BILL MOYERS: But don’t you feel you’re in an uphill fight in a culture that wants to deny death, that doesn’t want to look at it?
Dr. AMOS BAILEY: Yes, I do feel it’s an uphill battle. I’m amazed though at how this happened. I mean a year ago this was an abandoned part of the hospital. Now it’s a very alive part of the hospital. It’s kind of a strange word to use about the part of the hospital where people are coming to die, but it’s very alive.
BILL MOYERS: How are we going to change our culture?

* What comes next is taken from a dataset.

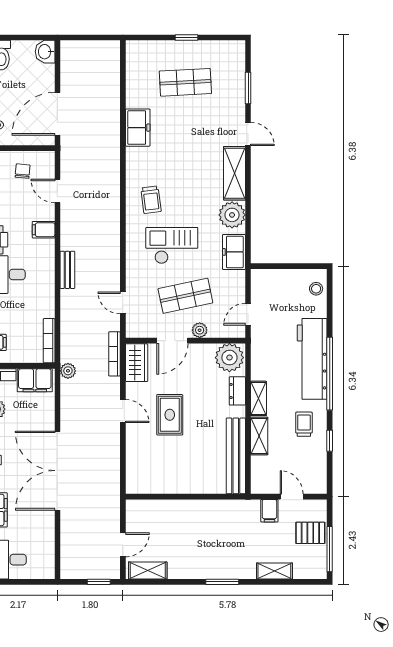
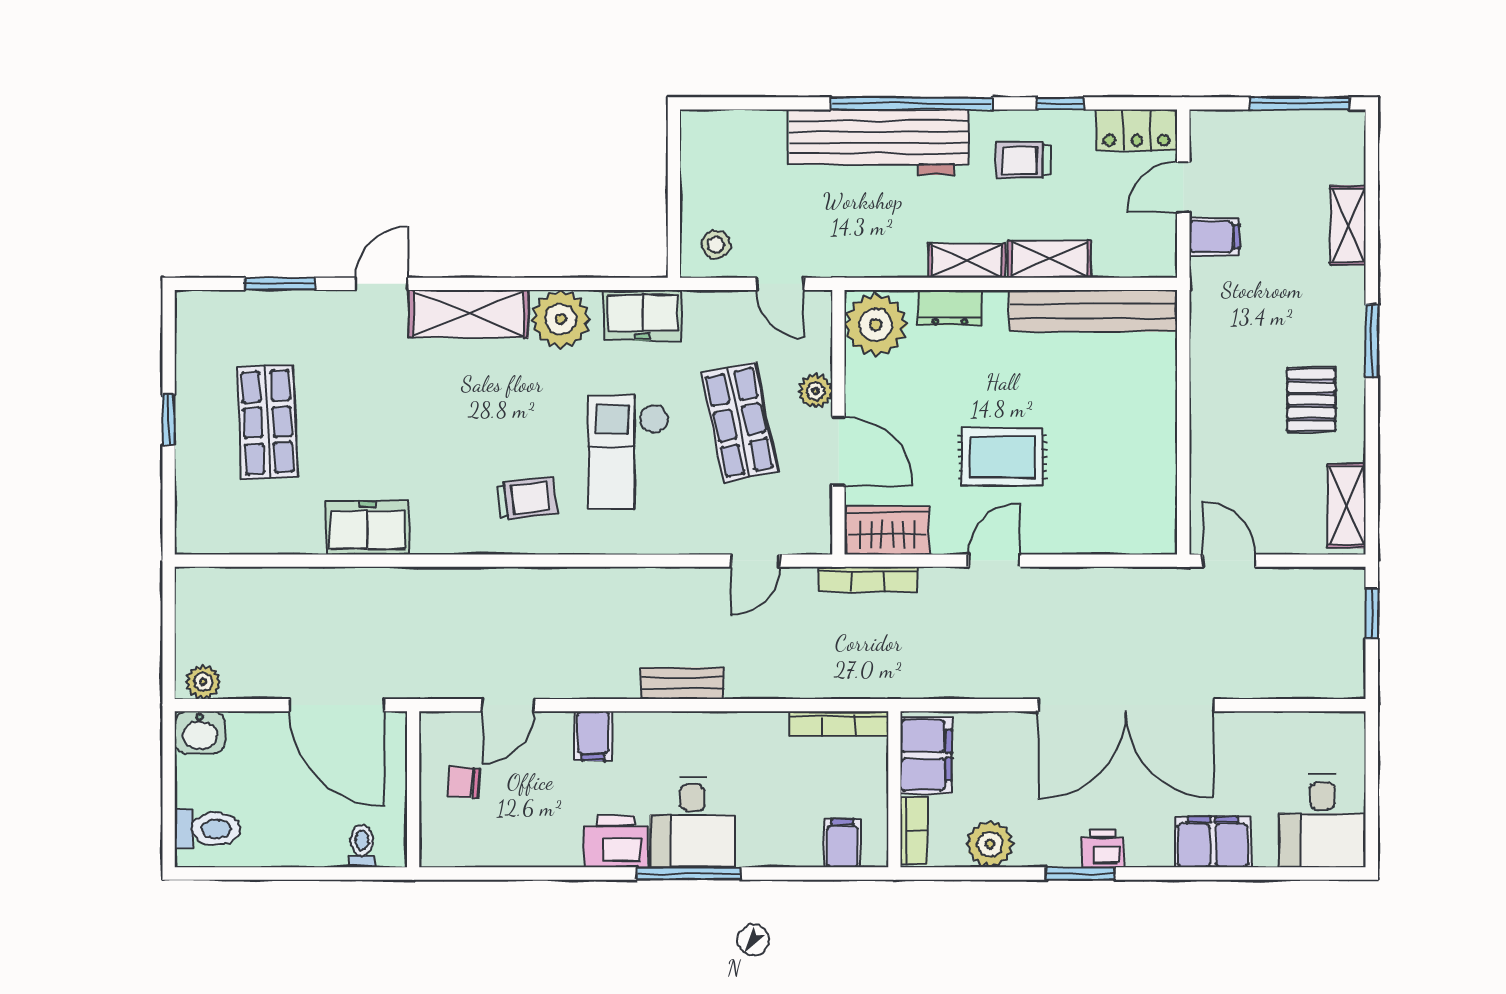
stool: (316, 289) -> (716, 245), moved
plant: (68, 371) -> (203, 682), moved
locker: (318, 475) -> (1137, 130), added
pallet: (310, 533) -> (1311, 400), moved
door: (123, 545) -> (1229, 561), moved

EDWINA TAYLOR: One starfish at a time. I know you know that story.
BILL MOYERS: No.
EDWINA TAYLOR: Well, person is walking along the beach and he sees the little boy, and there are lots of starfish that have washed up, and the little boy is throwing the starfish back in the ocean, and the – the man says, ‘Son, why are you doing that? It’s not going to make a big difference.’ and the little boy throws one more starfish in the ocean and he says, ‘To that one it will.’ And that’s how we’re going to change the culture is one person at a time. One dying experience at a time. One family at a time.
This transcript was entered on April 21, 2015.